There are some important groups that can have a big impact if they do their part.
Our children need to feel happy and whole. Sometimes in life parents encounter difficult circumstances such as poverty and illness. Indeed some parents may have a disabled son or daughter, or perhaps their child has a chronic illness and this can have a detrimental effect on their mental health. Marriages become strained under such stressful situations too. The fact is that parents need to be emotionally and physically supportive of their children but equally, there may be circumstances where those parents need a lot of extra support for their mental health.
A good relationship in which a child can share feelings with his parents and thus any problems or worries is of paramount importance. Teenage years can be particularly difficult years as social pressures build and parents should be aware of any outside factors that may be influencing the mental welfare of their child. Most of all they should ideally have the skills to know what to do in any worrying circumstances. A parent can help a child by:
- Giving praise: helping a child to gain self-confidence
- Encouragement: helping their child to achieve
- Meeting the physical needs of the child
- Building a good sense of communication and rapport
- Making it known that you are always available to approach with any problems
- Knowing who to ask for support when finding it all too difficult
Of course, disabled parents should have a good support network too.
Schools can play an important role in promoting mental health. Working together with the parent, any problematic situations can be addressed efficiently. Important social skills are learned at school and if there appears to be a problem socially this should be picked up and addressed. Schools often have a network of professional bodies to which they can turn when needing additional support with a vulnerable child.
There may be problems with learning difficulties, bullying, physical problems and signs of neglect or mental illness. Behavioural problems often first come to light within the school environment so it is important that all schools have something in place to deal with this.
A bad school that is not observant of its children and does not encourage a healthy environment, in which a child feels safe, can have a very negative impact on the future of a child. If children at risk are provided with the correct support from an early age by both parents and schools they have a better chance in later life of becoming well-adjusted, mentally healthy adults.
Public Health and Government
The government by way of public policies works with all individuals and communities to help dispel any discrimination with regard to mental health.

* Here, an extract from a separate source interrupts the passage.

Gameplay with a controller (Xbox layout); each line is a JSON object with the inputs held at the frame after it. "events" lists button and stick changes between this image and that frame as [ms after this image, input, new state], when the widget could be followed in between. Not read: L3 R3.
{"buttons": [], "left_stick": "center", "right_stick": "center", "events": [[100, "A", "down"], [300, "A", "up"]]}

They aim to make sure that those who are suffering from a mental health problem have the correct support in place and are included in society. They work with all environments including the workplace and schools, to ensure support structures are in place for the well-being of the general public.
Everyone should have access to primary care and psychological services, including therapies if the need arises. The government takes into account the problems posed by all inequalities, poverty and run down or disadvantaged areas where risks of mental illness may be more prevalent. Through social services, they must make sure that adequate support is in place for all vulnerable groups in society, such as the mentally ill, the disabled, disadvantaged families, the elderly and the homeless. Social inclusion is vital to good mental health. The policymakers must work closely with those professionals and charitable schemes that deliver services to those who are vulnerable and at risk. Of course, unemployment and drug problems are also areas of concern.
You and the Community
The community offers many services or projects to those groups who may be at risk of mental health problems. Often reliant on funding, such support structures aim to help those people who encounter challenging situations in life and thus are open to start having mental health problems. They are good for preventing a mental illness or crisis, and without these, many more people may end up on medication or having to use mental health services. We should not forget the Samaritans of course who do a wonderful job but there are other groups who offer support such as:
- Support for those who have been raped
- Women’s Aid: domestic violence or abuse support
- Support for carers of those who are ill, disabled or mentally ill
- Alcoholics Anonymous
- Cruise for bereavement support
- Victim support
- Gay men and women support
- Befriending services and ‘sitters’ who spend time with the elderly
Gain the Necessary Skills to Help Your Community
There are many groups that help to bring a sense of well being to those suffering or going through a hard time. Just the fact that this kind of support exists is comforting. Whether you have a mental illness or not, you can become active in learning the skills required and taking the appropriate training, to help promote mental health. Whether in a paid or voluntary capacity, there may be much you can do in your community. Offering to go to someone’s home and style their hair, help with a new baby or baby-sit, qualifies as other ways to promote a feeling of well-being. Actually, both you and the person derive something from doing things such as this. If you feel passionate about promoting mental health and spreading awareness, here are some ideas of what else you could do personally.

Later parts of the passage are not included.